It's been a very challenging and at the same time very amazing last two weeks. I have not shared the details about Kayti and the problems she has been having or we have been having with her because I very much wanted to protect her privacy. There is just something in us mother's that makes us want to protect our babies from anything and everything that can be harmful and even though I haven't been able to help her much with the big things, I have prayed and asked for prayer for her and have worried that if I shared too much it would somehow be harmful to her.
But one thing I learned in my own recovery is that things like this are best dealt with when they are NOT hidden. Still, I knew it had to be her decision. Since I've seen a few posts on facebook from her, I gather that she's not fearful of people's reaction and would be quite comfortable with me sharing with those of you who bother to read these blogs. :)
She has always had anxiety. From the time she was a very small child, she would have to literally be peeled out of the carseat to go to preschool and then pryed from my arms. Once there for a few minutes she was fine but it took several months for her to get used to it and for us not to have that same routine every morning.
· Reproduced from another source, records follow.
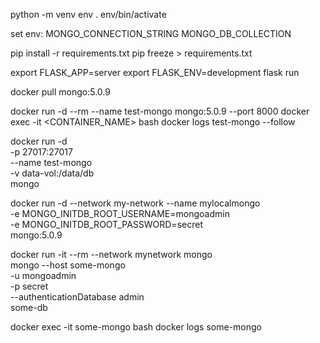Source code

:python -m venv env
. env/bin/activate


set env:
MONGO_CONNECTION_STRING
MONGO_DB_COLLECTION

pip install -r requirements.txt
pip freeze > requirements.txt


export FLASK_APP=server
export FLASK_ENV=development
flask run

docker pull mongo:5.0.9

docker run -d --rm  --name test-mongo mongo:5.0.9 --port 8000
docker exec -it <CONTAINER_NAME> bash
docker logs test-mongo --follow


docker run -d \
    -p 27017:27017 \
    --name test-mongo \
    -v data-vol:/data/db \
    mongo

docker run -d --network my-network --name mylocalmongo \
	-e MONGO_INITDB_ROOT_USERNAME=mongoadmin \
	-e MONGO_INITDB_ROOT_PASSWORD=secret \
	mongo:5.0.9


docker run -it --rm --network mynetwork mongo \
	mongo --host some-mongo \
		-u mongoadmin \
		-p secret \
		--authenticationDatabase admin \
		some-db


docker exec -it some-mongo bash
docker logs some-mongo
She was also always very strong-willed and I admit at the time, I did NOT have the patience for it whatsoever. I was stressed and stretched way beyond my limits working full-time having a child starting school, a baby and a chronically ill husband. I needed her to behave and not insist that I put forth the effort of positive discipline. I made many mistakes that caused her to become timid.
When she started to develop, she put on a little bit of weight as girls often do but having a sister who is part stick-insect and born right on her heels caused her to be very self-conscious. Nothing we did could convince her that she was NOT fat and still a very beautiful little girl. Though she thinned up as she grew into a young lady, she continued to see herself as ugly. Again, nothing we did seemed to help her understand or see the beautiful person (inside AND out) that we saw. She always thought we were just saying that because we were her family and that we HAD to!
Then 2011 came and all the chaos that came with it: our divorce, my abusive relationship that they had to witness at times, the subsequent drama from the arrest that followed, my dating, our moving three times, changing schools, Dylan moving off to college...it was too much for this ADULT to take, let alone a teenager. I wish I had been more aware of and sensitive to that fact. But I had no idea...I didn't set out for any of that to happen even though I know it's all a result of a choice I made.
She became increasingly anxious, very depressed and bulimic. We had her start seeing a psychiatrist, a psychologist and a nutritionist but she really was not ready to hear what they had to say even though she was very honest with them. The doctor started her on prozac and she seemed to be doing a little bit better. But a few weeks ago she had the second of two complete meltdowns in which she was threatening to kill herself. I couldn't tell how serious she was but I didn't want to take any chances. Jeff and I took her and had her admitted to Hillcrest. She stayed for three days and came out a MUCH better person. I'm not sure if it was the slight increase in her dosage of medicine, the fact that we were concerned and demonstrated that we do take her pain seriously, the shelter shock of being where your every move is controlled or being housed with teenagers who have issues MUCH worse than hers but whatever it was, she was glad to get to come home!
She has a totally different perspective now. She's focusing on some wonderful activities, has decided to continue with dance and will even student teach this summer and she's excited about getting her driver's licence and her first job next month. I am so happy that my beautiful, smart, sweet daughter is starting to see herself that way!